HMRC’s view on company car benefits during the current crisis is that the benefit charge applies where a car is made available for private use, whether or not it is so used. For example, a car kept on an employee’s driveway during a period of furlough would still be considered to be made available. Neither will HMRC accept a Statutory Off Road Notification (SORN) declaration as proof of unavailability.

Ordinarily, HMRC would expect that the car is handed back to the employer so that it cannot be used. However, it is understood that HMRC recognises that under the current circumstances it may not be possible to hand the car itself back, so exceptionally it has said it will accept that where all the keys (or tabs) are in possession of the employer, and the employee does not have the authority to request the keys are returned to them, the car would be unavailable. This means employers will have to ask employees to post the keys back to the employer in order to comply with HMRC’s view on whether a benefit has accrued or not. Also note that if the car was available both before and after the period in question, the period must last at least 30 consecutive days in order to count as a period of unavailability.
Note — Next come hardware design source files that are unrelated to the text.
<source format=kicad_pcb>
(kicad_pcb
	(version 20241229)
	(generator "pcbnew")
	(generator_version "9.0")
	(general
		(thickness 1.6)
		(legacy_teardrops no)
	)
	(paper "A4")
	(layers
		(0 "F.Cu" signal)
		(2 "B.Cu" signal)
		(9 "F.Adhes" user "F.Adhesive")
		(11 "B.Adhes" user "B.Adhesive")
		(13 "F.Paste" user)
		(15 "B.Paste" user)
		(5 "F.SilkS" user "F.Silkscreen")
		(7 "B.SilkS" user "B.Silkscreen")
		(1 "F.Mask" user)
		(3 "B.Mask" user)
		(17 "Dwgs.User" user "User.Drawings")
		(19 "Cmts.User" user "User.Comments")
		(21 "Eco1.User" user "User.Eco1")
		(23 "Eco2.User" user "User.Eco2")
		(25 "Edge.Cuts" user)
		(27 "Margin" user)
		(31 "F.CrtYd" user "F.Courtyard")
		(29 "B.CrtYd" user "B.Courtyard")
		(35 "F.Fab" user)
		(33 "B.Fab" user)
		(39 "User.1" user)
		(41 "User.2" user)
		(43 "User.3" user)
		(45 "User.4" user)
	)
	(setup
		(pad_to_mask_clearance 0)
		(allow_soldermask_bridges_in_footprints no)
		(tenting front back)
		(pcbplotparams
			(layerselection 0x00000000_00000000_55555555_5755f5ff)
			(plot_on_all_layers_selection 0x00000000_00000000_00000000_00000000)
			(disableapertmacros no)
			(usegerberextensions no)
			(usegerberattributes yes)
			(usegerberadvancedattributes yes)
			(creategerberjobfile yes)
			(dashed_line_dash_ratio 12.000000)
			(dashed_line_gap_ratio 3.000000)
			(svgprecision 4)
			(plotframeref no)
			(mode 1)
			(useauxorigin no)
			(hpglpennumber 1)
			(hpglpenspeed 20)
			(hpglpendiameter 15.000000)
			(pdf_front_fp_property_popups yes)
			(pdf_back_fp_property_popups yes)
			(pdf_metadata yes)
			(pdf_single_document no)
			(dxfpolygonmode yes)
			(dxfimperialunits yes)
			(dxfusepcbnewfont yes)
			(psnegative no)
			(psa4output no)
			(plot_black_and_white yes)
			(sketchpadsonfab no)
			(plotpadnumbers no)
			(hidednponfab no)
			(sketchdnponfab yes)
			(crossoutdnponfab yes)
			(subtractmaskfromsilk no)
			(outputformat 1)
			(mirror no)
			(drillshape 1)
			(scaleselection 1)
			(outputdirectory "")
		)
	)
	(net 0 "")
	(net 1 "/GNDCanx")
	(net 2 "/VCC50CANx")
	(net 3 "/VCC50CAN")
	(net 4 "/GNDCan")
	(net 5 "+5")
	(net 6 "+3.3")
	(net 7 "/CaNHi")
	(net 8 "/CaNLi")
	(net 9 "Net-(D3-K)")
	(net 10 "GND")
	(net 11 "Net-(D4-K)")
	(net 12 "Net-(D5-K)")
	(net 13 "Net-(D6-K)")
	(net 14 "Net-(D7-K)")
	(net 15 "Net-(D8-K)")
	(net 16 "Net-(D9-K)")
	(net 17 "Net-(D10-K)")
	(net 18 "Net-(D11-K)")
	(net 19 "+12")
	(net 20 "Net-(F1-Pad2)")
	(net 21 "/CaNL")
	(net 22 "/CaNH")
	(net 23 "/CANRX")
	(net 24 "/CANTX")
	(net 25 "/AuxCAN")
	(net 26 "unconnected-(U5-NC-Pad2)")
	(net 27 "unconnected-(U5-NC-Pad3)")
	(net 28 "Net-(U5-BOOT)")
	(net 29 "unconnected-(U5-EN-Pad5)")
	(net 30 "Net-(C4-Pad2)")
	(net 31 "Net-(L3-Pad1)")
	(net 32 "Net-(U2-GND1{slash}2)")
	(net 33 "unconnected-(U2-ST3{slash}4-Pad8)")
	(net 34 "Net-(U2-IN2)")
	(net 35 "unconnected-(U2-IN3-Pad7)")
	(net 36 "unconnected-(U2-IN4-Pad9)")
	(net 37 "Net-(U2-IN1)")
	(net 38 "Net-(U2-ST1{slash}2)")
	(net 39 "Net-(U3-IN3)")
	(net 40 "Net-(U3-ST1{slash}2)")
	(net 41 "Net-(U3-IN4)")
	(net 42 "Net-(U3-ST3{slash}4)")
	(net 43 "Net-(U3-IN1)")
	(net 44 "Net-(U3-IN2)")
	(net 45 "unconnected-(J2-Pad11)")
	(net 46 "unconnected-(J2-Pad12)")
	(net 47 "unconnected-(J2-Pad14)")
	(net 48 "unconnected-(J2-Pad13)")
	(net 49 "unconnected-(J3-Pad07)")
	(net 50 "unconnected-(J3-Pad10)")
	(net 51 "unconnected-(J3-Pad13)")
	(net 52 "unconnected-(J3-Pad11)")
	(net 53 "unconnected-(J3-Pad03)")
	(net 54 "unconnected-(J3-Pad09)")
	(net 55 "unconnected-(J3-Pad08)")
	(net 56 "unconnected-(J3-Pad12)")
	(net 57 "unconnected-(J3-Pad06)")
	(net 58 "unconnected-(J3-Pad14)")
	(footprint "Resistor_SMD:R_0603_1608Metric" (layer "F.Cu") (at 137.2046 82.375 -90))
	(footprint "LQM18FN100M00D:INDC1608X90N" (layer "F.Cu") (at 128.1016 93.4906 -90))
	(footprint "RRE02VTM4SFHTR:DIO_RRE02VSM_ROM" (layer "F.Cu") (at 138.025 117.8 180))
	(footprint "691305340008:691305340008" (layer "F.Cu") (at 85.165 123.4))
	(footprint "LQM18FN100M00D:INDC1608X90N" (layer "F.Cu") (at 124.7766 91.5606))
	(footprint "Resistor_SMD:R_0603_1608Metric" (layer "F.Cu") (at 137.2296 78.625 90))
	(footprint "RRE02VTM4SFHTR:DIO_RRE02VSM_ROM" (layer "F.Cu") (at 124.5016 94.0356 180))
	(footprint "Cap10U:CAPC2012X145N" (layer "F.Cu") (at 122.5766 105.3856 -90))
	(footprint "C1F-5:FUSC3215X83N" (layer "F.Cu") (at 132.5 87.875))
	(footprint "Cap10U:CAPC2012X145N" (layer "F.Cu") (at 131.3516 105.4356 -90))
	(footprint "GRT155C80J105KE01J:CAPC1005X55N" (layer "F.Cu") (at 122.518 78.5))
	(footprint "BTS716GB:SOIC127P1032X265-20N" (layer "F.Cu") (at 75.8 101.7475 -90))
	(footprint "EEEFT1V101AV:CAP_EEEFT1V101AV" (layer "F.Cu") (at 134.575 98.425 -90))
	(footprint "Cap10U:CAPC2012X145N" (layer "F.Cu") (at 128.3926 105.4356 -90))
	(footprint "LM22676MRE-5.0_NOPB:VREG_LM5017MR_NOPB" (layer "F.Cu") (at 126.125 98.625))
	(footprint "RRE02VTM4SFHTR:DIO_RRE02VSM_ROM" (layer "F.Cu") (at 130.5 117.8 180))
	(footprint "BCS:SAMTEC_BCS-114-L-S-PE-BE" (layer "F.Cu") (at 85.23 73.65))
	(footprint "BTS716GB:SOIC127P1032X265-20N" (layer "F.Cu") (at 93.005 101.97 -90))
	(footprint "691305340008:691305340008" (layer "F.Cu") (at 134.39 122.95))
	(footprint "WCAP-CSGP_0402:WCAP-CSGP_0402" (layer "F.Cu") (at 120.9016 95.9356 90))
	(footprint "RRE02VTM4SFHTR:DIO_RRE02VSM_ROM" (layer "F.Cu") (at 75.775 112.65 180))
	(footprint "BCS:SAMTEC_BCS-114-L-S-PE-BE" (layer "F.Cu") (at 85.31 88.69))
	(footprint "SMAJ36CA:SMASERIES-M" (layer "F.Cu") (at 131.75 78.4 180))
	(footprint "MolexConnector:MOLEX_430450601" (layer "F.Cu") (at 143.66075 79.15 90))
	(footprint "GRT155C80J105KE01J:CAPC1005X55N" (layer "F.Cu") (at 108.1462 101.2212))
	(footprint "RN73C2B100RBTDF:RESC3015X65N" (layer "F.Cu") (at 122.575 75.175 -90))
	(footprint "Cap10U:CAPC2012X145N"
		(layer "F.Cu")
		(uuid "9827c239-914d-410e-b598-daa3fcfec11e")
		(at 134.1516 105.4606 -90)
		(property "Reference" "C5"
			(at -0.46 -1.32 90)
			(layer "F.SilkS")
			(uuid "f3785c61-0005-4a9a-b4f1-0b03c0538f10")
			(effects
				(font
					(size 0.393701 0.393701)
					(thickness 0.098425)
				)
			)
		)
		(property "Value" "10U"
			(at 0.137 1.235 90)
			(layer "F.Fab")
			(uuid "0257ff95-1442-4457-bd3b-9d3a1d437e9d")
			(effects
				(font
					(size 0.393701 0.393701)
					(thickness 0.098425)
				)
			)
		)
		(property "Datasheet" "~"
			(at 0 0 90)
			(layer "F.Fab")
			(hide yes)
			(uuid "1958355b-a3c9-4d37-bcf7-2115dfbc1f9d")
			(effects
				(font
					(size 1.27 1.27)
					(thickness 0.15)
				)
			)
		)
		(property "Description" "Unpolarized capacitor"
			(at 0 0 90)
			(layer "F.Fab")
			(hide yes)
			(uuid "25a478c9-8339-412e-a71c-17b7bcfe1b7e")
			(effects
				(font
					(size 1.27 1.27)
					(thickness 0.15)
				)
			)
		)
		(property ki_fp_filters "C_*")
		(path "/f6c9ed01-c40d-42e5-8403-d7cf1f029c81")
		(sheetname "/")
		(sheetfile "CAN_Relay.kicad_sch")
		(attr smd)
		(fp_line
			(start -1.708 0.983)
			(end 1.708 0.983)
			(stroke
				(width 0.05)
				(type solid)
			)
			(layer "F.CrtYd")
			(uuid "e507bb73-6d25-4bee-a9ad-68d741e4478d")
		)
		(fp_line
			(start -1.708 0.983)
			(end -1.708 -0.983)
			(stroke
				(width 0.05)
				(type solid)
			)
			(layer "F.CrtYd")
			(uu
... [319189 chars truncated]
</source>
Data security and remote working

With all the challenges that COVID-19 is creating, it’s important to remember that employees and employers still need to protect data. Unfortunately, cyber criminals are taking advantage of the current situation all businesses find themselves in. With many organisations using video conferencing apps like Microsoft Teams, Zoom, Google Hangouts and Skype (to name just a few), or seeing increased used of emails flying within and outside organisations, and with employees now routinely remote connecting to employers’ virtual sites, data security risks are significantly enhanced. Many of you may have seen questions over Zoom’s data protection policies and trolls interrupting Zoom meetings or posting the meetings to YouTube. We can, no doubt, expect similar attempts to attack other platforms.
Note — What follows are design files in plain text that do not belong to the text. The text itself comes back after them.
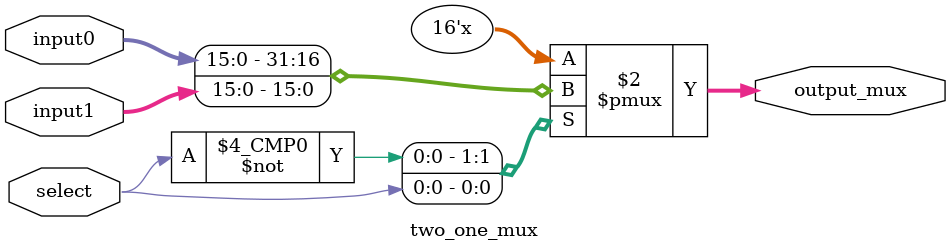
<source format=sv>
module two_one_mux(input logic select,
						  input logic [15:0] input0,
						  input logic [15:0] input1,
						  output logic [15:0] output_mux);
		always_comb
		begin
			unique case(select)
				1'b0:
					output_mux = input0;
				1'b1:
				   output_mux = input1;
				default : ;
			endcase
		end
endmodule

</source>
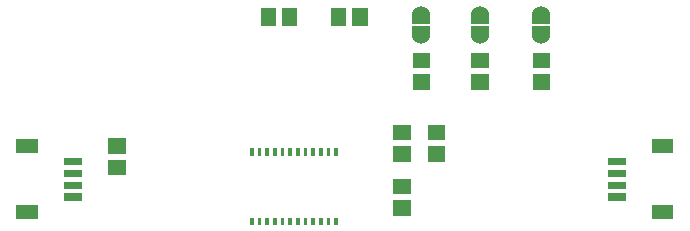
<source format=gbr>
G04 start of page 10 for group -4015 idx -4015 *
G04 Title: (unknown), toppaste *
G04 Creator: pcb 20140316 *
G04 CreationDate: Sun 30 Dec 2018 07:12:51 PM GMT UTC *
G04 For: railfan *
G04 Format: Gerber/RS-274X *
G04 PCB-Dimensions (mil): 2220.00 1040.00 *
G04 PCB-Coordinate-Origin: lower left *
%MOIN*%
%FSLAX25Y25*%
%LNTOPPASTE*%
%ADD60R,0.0472X0.0472*%
%ADD59R,0.0236X0.0236*%
%ADD58R,0.0300X0.0300*%
%ADD57C,0.0600*%
%ADD56R,0.0120X0.0120*%
%ADD55R,0.0512X0.0512*%
G54D55*X116043Y97393D02*Y96607D01*
X108957Y97393D02*Y96607D01*
X129607Y58543D02*X130393D01*
X129607Y51457D02*X130393D01*
X34607Y46957D02*X35393D01*
X34607Y54043D02*X35393D01*
X129607Y33457D02*X130393D01*
X129607Y40543D02*X130393D01*
X141107Y58543D02*X141893D01*
X141107Y51457D02*X141893D01*
X85457Y97393D02*Y96607D01*
X92543Y97393D02*Y96607D01*
G54D56*X108074Y52811D02*Y51417D01*
X105515Y52811D02*Y51417D01*
X102956Y52811D02*Y51417D01*
X100397Y52811D02*Y51417D01*
X97838Y52811D02*Y51417D01*
X95279Y52811D02*Y51417D01*
X92721Y52811D02*Y51417D01*
X90162Y52811D02*Y51417D01*
X87603Y52811D02*Y51417D01*
X85044Y52811D02*Y51417D01*
X82485Y52811D02*Y51417D01*
X79926Y52811D02*Y51417D01*
Y29583D02*Y28189D01*
X82485Y29583D02*Y28189D01*
X85044Y29583D02*Y28189D01*
X87603Y29583D02*Y28189D01*
X90162Y29583D02*Y28189D01*
X92721Y29583D02*Y28189D01*
X95279Y29583D02*Y28189D01*
X97838Y29583D02*Y28189D01*
X100397Y29583D02*Y28189D01*
X102956Y29583D02*Y28189D01*
X105515Y29583D02*Y28189D01*
X108074Y29583D02*Y28189D01*
G54D55*X136107Y75457D02*X136893D01*
X136107Y82543D02*X136893D01*
G54D57*X136500Y91100D03*
G54D58*X135000Y92600D02*X138000D01*
G54D57*X136500Y97900D03*
G54D58*X135000Y96400D02*X138000D01*
G54D57*X156000Y91100D03*
G54D58*X154500Y92600D02*X157500D01*
G54D57*X156000Y97900D03*
G54D58*X154500Y96400D02*X157500D01*
G54D55*X155607Y75457D02*X156393D01*
X155607Y82543D02*X156393D01*
G54D57*X176500Y91100D03*
G54D58*X175000Y92600D02*X178000D01*
G54D57*X176500Y97900D03*
G54D58*X175000Y96400D02*X178000D01*
G54D55*X176107Y75457D02*X176893D01*
X176107Y82543D02*X176893D01*
G54D59*X18430Y48906D02*X22170D01*
X18430Y44969D02*X22170D01*
X18430Y41031D02*X22170D01*
X18430Y37094D02*X22170D01*
G54D60*X3863Y54024D02*X6225D01*
X3863Y31976D02*X6225D01*
G54D59*X199830Y37094D02*X203570D01*
X199830Y41031D02*X203570D01*
X199830Y44969D02*X203570D01*
X199830Y48906D02*X203570D01*
G54D60*X215775Y31976D02*X218137D01*
X215775Y54024D02*X218137D01*
M02*

</source>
Consequently, while staying connected is obviously important when working from home, so is protecting sensitive data. The last thing you need while managing so many other problems is to suffer a data breach. The best place to start when it comes to staying secure is the General Data Protection Regulation (GDPR) (https://bit.ly/34nziYR). 

There are a number of steps which business can take to minimise security risks should a criminal try to gain access to an employee’s laptop, for example:

  • setting strict access rights, e.g. making sure that devices are password protected and that passwords are regularly changed;
  • restricting rights to install new software;
  • setting software security updates to install automatically; and 
  • requiring all work to be saved to, for example, the business’s SharePoint site, plus encrypting data before it is transferred. 

Businesses are also advised to consider their policies on the extent to which employees can use company laptops and other IT for personal use.

Other tax issues

Further information on the tax consequences of working from home in response to COVID-19 and other employment-related tax exemptions that may be relevant during this period can be found in the CIOT’s introductory guide at  www.tax.org.uk/policy-and-technical/covid-19/employment-tax. This is regularly updated as we get more information from HMRC in answer to questions raised with them and it builds on HMRC’s guidance for employers which can be found at bit.ly/2RlEtU8.